PAGE –
────────────────────
Skip to content

HeliosDB SQL Command Extensions

This document describes the SQL command extensions available in HeliosDB for managing GPU acceleration, multi-region deployments, autoscaling, and Change Data Capture (CDC).

Overview

HeliosDB extends standard SQL with custom commands to control advanced features:

  • GPU Operations: Enable/disable GPU acceleration, monitor GPU status
  • Multi-Region Management: View regions, configure routing and consistency
  • Autoscaling: Control compute node scaling and resource allocation
  • Change Data Capture: Stream database changes to external systems

All commands are accessible through standard PostgreSQL protocol clients (psql, JDBC, etc.).

GPU Operations

SET gpu_enabled

Enable or disable GPU acceleration for query execution.

SET gpu_enabled = true;
SET gpu_enabled = false;

Parameters: - true: Enable GPU acceleration (queries will use GPU when beneficial) - false: Disable GPU acceleration (queries use CPU only)
────────────────────
EXCERPTED RECORDS –
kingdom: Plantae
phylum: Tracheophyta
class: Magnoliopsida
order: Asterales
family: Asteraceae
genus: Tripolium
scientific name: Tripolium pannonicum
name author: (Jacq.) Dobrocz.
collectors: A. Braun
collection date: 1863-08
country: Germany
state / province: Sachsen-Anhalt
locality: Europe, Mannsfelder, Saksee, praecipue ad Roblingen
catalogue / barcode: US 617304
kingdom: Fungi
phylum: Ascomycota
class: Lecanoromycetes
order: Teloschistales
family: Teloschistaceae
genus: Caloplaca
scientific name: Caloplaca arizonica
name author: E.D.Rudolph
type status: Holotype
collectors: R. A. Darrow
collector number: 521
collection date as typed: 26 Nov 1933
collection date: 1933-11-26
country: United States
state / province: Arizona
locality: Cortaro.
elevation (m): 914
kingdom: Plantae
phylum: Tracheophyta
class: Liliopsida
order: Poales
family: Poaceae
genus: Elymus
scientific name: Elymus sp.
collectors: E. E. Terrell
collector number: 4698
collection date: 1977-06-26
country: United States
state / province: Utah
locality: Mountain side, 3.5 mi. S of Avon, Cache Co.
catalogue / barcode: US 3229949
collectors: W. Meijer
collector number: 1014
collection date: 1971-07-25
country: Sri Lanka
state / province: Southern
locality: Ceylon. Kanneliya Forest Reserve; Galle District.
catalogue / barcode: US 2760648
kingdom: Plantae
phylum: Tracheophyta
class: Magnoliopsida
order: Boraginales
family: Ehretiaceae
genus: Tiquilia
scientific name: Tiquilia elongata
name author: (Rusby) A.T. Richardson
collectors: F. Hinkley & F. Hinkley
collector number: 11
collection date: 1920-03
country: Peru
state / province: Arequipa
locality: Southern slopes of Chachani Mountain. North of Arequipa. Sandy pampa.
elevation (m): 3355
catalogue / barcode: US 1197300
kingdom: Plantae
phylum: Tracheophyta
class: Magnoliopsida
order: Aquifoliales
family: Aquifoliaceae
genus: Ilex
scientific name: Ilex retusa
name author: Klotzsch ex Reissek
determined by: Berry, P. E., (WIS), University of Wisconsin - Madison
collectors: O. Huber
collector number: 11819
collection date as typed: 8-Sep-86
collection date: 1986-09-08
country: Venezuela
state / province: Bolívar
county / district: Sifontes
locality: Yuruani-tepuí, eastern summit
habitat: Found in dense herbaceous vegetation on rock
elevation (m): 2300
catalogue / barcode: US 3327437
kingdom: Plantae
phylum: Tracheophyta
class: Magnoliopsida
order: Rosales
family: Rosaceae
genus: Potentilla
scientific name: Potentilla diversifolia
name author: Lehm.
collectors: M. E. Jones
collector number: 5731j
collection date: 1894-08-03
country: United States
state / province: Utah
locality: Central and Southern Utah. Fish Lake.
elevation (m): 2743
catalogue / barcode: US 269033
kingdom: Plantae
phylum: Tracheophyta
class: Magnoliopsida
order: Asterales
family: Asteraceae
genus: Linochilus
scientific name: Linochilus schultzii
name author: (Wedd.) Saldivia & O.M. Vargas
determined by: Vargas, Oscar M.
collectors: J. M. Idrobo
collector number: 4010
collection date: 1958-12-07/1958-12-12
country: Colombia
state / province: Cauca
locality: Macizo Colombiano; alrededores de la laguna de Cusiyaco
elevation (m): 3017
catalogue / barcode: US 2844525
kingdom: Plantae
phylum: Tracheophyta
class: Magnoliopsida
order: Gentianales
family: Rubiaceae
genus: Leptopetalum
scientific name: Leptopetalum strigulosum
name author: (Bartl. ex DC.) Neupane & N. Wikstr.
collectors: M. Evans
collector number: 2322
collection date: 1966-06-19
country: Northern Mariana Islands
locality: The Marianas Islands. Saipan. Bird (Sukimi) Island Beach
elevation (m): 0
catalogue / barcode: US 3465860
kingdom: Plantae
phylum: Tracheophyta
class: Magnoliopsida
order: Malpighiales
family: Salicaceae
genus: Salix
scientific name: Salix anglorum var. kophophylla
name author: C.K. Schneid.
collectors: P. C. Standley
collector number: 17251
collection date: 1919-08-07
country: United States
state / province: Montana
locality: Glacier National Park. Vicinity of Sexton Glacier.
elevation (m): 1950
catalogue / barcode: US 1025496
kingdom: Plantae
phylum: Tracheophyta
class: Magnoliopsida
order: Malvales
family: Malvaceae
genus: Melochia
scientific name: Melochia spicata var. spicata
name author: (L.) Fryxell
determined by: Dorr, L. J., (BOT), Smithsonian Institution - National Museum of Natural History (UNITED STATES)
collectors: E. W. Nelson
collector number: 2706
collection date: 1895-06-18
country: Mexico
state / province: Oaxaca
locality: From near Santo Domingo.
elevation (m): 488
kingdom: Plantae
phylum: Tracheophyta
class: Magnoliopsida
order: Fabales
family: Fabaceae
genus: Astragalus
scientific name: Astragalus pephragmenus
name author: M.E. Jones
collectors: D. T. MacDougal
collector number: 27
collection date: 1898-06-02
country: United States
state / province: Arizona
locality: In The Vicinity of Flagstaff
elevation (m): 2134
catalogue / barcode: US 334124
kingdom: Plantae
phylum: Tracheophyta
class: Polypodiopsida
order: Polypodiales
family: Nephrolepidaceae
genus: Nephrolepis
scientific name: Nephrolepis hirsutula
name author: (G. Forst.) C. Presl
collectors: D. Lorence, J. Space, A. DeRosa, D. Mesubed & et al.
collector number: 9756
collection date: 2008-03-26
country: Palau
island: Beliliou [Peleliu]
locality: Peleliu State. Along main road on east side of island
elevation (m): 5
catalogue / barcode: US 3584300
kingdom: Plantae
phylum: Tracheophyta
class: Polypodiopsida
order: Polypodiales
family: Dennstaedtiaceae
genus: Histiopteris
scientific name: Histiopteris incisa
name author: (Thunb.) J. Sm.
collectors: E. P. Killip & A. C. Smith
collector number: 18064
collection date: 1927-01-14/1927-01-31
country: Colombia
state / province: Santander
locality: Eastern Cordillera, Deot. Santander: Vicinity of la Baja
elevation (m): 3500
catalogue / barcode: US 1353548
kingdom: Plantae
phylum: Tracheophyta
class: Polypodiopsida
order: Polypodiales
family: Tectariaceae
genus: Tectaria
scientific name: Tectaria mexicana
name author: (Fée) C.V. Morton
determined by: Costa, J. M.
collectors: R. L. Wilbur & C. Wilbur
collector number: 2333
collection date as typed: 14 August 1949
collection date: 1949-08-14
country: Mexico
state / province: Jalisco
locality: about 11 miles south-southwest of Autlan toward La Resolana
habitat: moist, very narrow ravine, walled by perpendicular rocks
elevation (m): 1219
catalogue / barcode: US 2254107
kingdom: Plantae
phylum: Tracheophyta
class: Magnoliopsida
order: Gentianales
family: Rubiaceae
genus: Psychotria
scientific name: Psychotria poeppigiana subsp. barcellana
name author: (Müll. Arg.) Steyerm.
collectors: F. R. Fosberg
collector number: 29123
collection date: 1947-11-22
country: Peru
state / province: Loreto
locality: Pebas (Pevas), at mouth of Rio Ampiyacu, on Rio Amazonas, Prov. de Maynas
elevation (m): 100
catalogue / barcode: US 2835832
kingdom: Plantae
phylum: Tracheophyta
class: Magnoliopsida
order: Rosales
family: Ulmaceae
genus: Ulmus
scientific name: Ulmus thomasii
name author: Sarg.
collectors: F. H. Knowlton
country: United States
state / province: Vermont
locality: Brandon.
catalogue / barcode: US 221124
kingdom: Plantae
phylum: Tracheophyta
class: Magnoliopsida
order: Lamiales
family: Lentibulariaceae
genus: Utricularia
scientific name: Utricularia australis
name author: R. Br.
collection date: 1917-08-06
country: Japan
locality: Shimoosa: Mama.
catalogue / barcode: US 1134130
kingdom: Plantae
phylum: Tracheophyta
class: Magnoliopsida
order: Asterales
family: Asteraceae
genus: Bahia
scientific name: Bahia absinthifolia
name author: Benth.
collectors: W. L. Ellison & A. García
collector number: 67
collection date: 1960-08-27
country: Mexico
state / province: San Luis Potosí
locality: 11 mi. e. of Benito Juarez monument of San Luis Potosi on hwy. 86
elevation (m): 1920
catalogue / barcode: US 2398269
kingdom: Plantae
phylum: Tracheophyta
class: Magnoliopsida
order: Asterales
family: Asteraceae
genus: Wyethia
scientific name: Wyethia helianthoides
────────────────────
PROBLEM A – According to the HeliosDB SQL extensions page, why does HeliosDB extend standard SQL with custom commands? Answer in one to three sentences.
PROBLEM B – Transcribe the passage of the HeliosDB SQL extensions page between "HeliosDB extends standard" and "for query execution.", inclusive.
PROBLEM C – Extend the HeliosDB SQL extensions page beyond its final sentence, writing the section that would come next.
The data above was drawn from a source unrelated to the HeliosDB SQL extensions page.

ANSWER A – HeliosDB extends standard SQL with custom commands so that users can control its advanced features. These features are GPU operations, multi-region management, autoscaling, and Change Data Capture.

ANSWER B –
HeliosDB extends standard SQL with custom commands to control advanced features:

  • GPU Operations: Enable/disable GPU acceleration, monitor GPU status
  • Multi-Region Management: View regions, configure routing and consistency
  • Autoscaling: Control compute node scaling and resource allocation
  • Change Data Capture: Stream database changes to external systems

All commands are accessible through standard PostgreSQL protocol clients (psql, JDBC, etc.).

GPU Operations

SET gpu_enabled

Enable or disable GPU acceleration for query execution.

ANSWER C –
Example:

-- Enable GPU acceleration
SET gpu_enabled = true;

-- Run a query that will use GPU
SELECT region, SUM(sales), AVG(price)
FROM sales_data
GROUP BY region;

SET gpu_memory_limit

Set the maximum GPU memory allocation for queries.

SET gpu_memory_limit = '4GB';
SET gpu_memory_limit = '8GB';

Parameters: - Memory size as string with unit (GB, MB)

Example:

-- Limit GPU memory to 4GB
SET gpu_memory_limit = '4GB';

SHOW gpu_status

Display current GPU configuration and status.

SHOW gpu_status;

Returns:

   setting    |    value
--------------+-------------
 enabled      | true
 available    | true
 device_count | 2
 memory_limit | 4GB

Example:

SHOW gpu_status;

SHOW gpu_devices

List all available GPU devices with their specifications.

SHOW gpu_devices;

Returns:

 device_id |        name         | total_memory | free_memory | compute_capability
-----------+---------------------+--------------+-------------+-------------------
 0         | NVIDIA Tesla T4     | 15360 MB     | 14200 MB    | 7
 1         | NVIDIA Tesla V100   | 32768 MB     | 31000 MB    | 7

Example:

SHOW gpu_devices;

Multi-Region Management

SHOW REGIONS

Display all regions in the multi-region deployment.

SHOW REGIONS;

Returns:

 region_id  | datacenter |   role    | is_healthy | lag_ms
------------+------------+-----------+------------+--------
 us-east-1  | virginia   | primary   | true       | 0
 us-west-2  | oregon     | secondary | true       | 150
 eu-west-1  | ireland    | secondary | true       | 180

Example:

SHOW REGIONS;

SHOW REGION STATUS

Display current multi-region configuration and status.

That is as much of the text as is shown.